# ABOUT THIS TASK:
Give again, word for word, each line below starting at the one that contains "31: (457, 115, 9.84)" and ending at the one that contains "37: (39, 56, 8.21)".
*** Opening of DATA TO PROCESS ***
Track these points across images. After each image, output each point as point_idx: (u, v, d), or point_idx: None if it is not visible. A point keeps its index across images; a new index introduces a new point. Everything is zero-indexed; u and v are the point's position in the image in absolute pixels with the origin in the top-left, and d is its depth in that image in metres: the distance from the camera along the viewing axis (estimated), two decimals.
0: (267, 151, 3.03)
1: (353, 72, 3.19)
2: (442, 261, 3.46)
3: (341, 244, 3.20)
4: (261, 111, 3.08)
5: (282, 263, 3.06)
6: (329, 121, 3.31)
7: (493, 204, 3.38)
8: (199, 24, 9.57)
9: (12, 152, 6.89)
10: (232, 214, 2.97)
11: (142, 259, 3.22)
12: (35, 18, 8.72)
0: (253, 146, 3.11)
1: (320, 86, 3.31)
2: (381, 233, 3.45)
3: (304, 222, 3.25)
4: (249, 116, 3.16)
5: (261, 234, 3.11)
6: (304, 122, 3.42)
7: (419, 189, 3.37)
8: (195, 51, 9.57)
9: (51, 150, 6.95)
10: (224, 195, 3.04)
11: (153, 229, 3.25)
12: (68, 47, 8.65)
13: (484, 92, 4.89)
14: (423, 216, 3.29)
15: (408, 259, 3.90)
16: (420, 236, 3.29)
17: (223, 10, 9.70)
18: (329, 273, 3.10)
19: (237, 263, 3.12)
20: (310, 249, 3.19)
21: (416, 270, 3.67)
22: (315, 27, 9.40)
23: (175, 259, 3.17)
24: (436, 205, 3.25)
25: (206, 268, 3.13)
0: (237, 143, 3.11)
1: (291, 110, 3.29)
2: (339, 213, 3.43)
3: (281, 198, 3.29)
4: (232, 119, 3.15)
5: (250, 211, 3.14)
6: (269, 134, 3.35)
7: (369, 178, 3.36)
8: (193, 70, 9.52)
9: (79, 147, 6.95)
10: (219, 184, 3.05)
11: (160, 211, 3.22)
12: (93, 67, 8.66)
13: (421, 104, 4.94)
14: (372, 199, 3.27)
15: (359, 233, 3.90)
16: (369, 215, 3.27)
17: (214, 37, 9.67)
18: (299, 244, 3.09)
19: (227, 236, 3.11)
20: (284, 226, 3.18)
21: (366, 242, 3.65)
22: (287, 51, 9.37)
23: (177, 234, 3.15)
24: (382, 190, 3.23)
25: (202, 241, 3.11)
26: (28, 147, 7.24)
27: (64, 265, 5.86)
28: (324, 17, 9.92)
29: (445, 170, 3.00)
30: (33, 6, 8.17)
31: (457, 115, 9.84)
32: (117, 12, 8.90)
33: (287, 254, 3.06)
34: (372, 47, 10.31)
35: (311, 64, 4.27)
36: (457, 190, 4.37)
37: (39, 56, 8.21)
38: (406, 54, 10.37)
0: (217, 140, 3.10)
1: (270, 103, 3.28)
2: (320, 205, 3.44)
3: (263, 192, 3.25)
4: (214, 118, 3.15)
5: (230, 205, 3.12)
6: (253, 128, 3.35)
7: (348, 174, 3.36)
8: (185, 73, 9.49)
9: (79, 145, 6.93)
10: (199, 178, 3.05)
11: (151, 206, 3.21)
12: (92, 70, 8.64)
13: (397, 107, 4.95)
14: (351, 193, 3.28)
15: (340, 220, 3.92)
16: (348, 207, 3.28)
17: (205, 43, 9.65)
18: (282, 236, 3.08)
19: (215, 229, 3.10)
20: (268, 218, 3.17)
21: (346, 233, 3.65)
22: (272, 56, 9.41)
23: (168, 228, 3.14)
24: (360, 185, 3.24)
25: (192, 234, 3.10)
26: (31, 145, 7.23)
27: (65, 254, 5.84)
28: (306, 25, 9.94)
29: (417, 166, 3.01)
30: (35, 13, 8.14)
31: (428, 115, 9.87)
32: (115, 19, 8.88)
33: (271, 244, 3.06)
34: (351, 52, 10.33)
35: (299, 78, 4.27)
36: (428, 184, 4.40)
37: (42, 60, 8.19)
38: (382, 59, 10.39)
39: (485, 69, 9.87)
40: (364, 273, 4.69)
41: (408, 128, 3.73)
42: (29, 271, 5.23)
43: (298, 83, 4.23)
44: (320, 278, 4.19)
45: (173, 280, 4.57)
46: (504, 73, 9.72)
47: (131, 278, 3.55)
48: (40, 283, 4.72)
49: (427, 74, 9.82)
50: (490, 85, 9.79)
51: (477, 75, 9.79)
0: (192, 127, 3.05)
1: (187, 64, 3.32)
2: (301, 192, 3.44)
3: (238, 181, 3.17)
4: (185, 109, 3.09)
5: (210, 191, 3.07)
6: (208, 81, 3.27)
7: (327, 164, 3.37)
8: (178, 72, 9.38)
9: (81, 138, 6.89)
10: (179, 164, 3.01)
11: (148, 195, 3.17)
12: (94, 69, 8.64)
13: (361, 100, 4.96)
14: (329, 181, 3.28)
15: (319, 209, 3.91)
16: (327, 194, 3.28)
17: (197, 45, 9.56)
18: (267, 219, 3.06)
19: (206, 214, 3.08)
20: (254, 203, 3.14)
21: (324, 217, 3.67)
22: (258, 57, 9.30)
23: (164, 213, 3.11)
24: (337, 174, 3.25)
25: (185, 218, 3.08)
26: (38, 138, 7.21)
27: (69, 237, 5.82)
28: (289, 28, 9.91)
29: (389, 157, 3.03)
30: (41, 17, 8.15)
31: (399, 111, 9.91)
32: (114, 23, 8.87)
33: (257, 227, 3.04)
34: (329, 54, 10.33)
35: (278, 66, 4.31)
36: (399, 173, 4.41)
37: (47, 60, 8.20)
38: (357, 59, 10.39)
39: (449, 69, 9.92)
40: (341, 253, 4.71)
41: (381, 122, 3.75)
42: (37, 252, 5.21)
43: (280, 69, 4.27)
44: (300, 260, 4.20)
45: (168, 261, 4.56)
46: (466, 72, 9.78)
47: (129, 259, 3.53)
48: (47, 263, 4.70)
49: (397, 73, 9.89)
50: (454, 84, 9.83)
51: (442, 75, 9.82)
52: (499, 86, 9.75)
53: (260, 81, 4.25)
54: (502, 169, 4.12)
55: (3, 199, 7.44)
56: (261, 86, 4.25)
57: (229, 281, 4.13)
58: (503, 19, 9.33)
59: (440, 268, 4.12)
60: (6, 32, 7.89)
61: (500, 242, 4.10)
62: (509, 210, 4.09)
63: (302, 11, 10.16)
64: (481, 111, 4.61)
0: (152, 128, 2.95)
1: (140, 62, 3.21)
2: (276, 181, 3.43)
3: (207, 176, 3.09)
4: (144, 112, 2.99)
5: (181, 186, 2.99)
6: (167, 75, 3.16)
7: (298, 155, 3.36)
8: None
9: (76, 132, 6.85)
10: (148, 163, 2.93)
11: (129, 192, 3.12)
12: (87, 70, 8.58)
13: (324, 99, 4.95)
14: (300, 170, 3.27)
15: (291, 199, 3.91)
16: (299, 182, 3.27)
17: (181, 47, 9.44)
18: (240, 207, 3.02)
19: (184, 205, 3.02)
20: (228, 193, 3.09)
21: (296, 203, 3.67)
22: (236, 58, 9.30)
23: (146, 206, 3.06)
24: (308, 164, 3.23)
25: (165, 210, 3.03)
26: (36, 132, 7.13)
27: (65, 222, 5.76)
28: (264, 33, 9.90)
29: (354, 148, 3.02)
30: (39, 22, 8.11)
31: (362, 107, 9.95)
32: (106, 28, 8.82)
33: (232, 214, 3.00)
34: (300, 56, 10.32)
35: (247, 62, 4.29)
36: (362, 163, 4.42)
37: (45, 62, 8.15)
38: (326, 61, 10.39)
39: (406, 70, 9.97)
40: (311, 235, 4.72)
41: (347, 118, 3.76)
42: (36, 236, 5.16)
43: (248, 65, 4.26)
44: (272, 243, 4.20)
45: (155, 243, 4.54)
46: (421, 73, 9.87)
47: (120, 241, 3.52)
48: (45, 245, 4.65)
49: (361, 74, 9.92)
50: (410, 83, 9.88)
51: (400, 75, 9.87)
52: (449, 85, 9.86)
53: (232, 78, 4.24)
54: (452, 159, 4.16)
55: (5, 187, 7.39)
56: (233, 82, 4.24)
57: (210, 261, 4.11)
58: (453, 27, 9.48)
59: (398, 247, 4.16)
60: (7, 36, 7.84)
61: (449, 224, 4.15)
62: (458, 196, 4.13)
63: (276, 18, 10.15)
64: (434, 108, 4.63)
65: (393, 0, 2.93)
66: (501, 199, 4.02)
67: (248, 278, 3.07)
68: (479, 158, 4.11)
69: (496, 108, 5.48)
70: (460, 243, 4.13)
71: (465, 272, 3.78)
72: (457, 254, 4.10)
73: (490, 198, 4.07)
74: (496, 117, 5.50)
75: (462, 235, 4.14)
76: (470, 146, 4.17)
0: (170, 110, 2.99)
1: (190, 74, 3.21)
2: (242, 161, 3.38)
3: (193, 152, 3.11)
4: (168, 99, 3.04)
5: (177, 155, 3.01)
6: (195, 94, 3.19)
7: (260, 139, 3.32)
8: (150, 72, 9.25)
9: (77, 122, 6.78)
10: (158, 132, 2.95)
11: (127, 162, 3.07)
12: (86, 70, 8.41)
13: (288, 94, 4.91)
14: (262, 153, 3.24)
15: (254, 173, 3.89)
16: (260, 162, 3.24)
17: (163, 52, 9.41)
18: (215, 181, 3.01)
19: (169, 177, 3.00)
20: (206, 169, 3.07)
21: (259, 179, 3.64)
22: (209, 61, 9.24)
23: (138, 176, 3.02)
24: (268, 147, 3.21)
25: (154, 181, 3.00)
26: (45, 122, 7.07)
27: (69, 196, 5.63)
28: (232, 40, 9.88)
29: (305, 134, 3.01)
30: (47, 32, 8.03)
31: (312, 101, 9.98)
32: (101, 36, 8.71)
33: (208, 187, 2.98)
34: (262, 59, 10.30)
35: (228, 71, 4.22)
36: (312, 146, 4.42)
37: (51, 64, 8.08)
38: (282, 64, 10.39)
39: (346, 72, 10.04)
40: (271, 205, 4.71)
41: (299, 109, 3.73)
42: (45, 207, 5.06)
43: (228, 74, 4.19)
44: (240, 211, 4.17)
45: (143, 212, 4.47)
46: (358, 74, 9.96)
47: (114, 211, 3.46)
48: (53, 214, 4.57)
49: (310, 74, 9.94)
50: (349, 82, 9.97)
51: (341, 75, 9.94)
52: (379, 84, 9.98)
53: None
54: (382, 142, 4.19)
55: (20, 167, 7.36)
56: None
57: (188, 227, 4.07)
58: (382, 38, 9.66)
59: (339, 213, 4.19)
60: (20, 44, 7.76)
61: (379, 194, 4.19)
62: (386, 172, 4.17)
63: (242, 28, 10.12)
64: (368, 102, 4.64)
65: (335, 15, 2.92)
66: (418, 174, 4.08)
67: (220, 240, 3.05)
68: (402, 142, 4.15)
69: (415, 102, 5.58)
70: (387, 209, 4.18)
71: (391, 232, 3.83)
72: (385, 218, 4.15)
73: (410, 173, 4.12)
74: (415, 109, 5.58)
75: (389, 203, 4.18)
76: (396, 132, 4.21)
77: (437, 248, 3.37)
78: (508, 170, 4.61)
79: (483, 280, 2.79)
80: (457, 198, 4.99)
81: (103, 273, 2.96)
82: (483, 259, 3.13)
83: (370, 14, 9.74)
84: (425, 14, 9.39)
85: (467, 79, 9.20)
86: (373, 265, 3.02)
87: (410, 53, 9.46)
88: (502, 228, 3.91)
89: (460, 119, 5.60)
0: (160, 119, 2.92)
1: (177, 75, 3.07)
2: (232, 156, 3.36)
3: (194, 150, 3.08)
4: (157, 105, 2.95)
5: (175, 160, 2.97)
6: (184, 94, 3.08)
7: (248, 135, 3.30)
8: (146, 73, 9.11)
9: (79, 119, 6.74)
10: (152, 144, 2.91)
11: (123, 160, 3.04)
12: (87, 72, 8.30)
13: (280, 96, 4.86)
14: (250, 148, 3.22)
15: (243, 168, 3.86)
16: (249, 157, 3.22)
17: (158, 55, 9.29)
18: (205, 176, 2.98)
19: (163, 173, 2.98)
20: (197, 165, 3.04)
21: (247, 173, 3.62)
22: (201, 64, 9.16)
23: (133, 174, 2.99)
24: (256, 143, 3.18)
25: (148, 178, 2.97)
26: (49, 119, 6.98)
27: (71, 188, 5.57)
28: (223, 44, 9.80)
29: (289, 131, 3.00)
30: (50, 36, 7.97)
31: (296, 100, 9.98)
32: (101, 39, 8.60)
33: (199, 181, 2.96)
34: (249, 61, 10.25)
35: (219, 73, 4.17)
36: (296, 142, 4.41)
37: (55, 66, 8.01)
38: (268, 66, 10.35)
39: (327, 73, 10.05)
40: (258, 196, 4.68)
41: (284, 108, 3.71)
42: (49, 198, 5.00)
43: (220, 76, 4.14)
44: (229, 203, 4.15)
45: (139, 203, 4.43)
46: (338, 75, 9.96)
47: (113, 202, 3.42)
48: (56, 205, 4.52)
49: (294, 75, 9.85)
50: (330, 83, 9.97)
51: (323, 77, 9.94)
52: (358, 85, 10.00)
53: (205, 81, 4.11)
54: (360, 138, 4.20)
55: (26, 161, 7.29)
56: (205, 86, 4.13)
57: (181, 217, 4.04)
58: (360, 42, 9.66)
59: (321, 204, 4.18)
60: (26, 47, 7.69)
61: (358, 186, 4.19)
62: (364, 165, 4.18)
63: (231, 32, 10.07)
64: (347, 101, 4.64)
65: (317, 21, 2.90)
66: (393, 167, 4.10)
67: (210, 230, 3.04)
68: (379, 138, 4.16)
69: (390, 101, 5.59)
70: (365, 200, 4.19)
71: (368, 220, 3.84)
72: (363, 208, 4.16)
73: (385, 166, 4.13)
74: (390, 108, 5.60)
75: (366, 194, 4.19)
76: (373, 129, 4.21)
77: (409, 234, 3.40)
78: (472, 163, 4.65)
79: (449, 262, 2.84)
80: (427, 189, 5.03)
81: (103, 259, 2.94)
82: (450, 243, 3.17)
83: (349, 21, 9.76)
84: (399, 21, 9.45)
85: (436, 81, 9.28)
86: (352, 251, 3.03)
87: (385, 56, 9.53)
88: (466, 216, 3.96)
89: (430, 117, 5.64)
*** Close of DATA TO PROCESS ***
# ANSWER SPACE:
31: (457, 115, 9.84)
32: (117, 12, 8.90)
33: (287, 254, 3.06)
34: (372, 47, 10.31)
35: (311, 64, 4.27)
36: (457, 190, 4.37)
37: (39, 56, 8.21)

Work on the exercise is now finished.